RECORDS TO PROCESS =
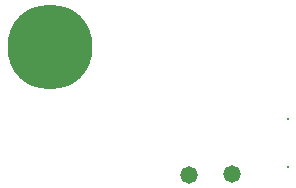
<source format=gbr>
%TF.GenerationSoftware,Altium Limited,Altium Designer,23.5.1 (21)*%
G04 Layer_Color=16711935*
%FSLAX45Y45*%
%MOMM*%
%TF.SameCoordinates,4F0F0AB4-5C0D-4210-9CCF-4C3744BDD4F0*%
%TF.FilePolarity,Negative*%
%TF.FileFunction,Soldermask,Bot*%
%TF.Part,Single*%
G01*
G75*
%TA.AperFunction,ComponentPad*%
%ADD25C,7.20320*%
%ADD26C,1.20320*%
%TA.AperFunction,ViaPad*%
%ADD28C,1.47320*%
%TA.AperFunction,TestPad*%
%ADD29C,0.30000*%
D25*
X14985616Y4014385D02*
D03*
D26*
Y3751885D02*
D03*
X14800000Y3828769D02*
D03*
X14723116Y4014385D02*
D03*
X15171231Y3828769D02*
D03*
X15248116Y4014385D02*
D03*
X15171231Y4200000D02*
D03*
X14985616Y4276885D02*
D03*
X14800000Y4200000D02*
D03*
D28*
X16530000Y2940000D02*
D03*
X16170000Y2930000D02*
D03*
D29*
X17000000Y3400000D02*
D03*
Y3000000D02*
D03*
%TF.MD5,f39cef222322caf3278446678fa8e3d5*%
M02*

</source>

TASK STATEMENT =
Check each line of the records above for "AperFunction", and copy those that have it.

TASK RESULT =
%TA.AperFunction,ComponentPad*%
%TA.AperFunction,ViaPad*%
%TA.AperFunction,TestPad*%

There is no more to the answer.